-- Directions for this task --
Exact reproduction required: the lines below from the line with "连城数控: 840000 -> 782659" to the line with "华强方特: 760000 -> 834793", both ends included, and no others.

-- Material provided --
####################
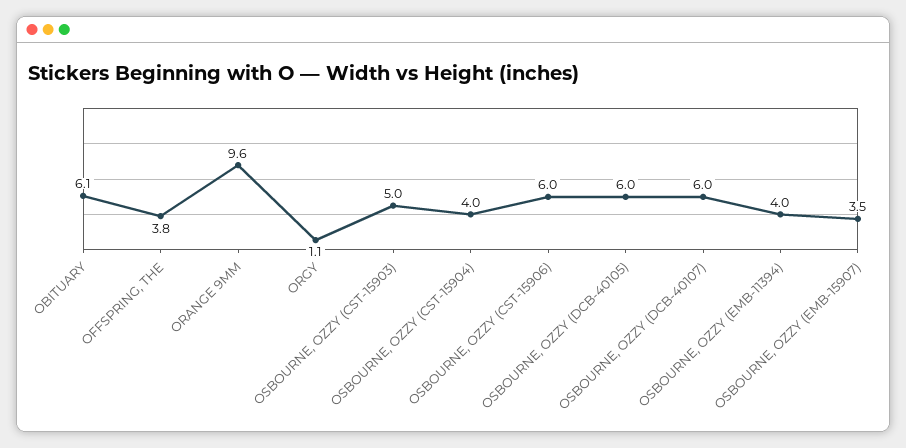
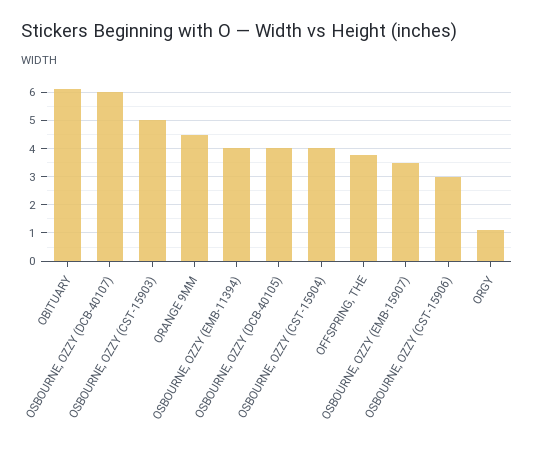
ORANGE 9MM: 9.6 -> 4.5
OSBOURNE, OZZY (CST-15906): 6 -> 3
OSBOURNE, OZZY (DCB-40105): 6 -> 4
####################
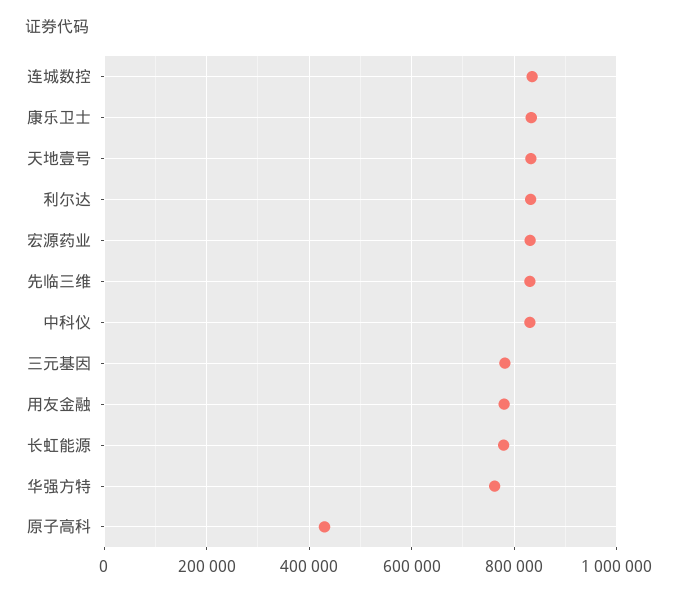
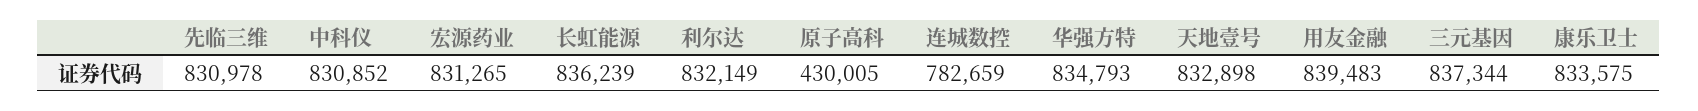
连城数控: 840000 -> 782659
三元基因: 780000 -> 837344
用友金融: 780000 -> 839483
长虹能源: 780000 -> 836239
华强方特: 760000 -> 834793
####################
-- Answer to the problem --
连城数控: 840000 -> 782659
三元基因: 780000 -> 837344
用友金融: 780000 -> 839483
长虹能源: 780000 -> 836239
华强方特: 760000 -> 834793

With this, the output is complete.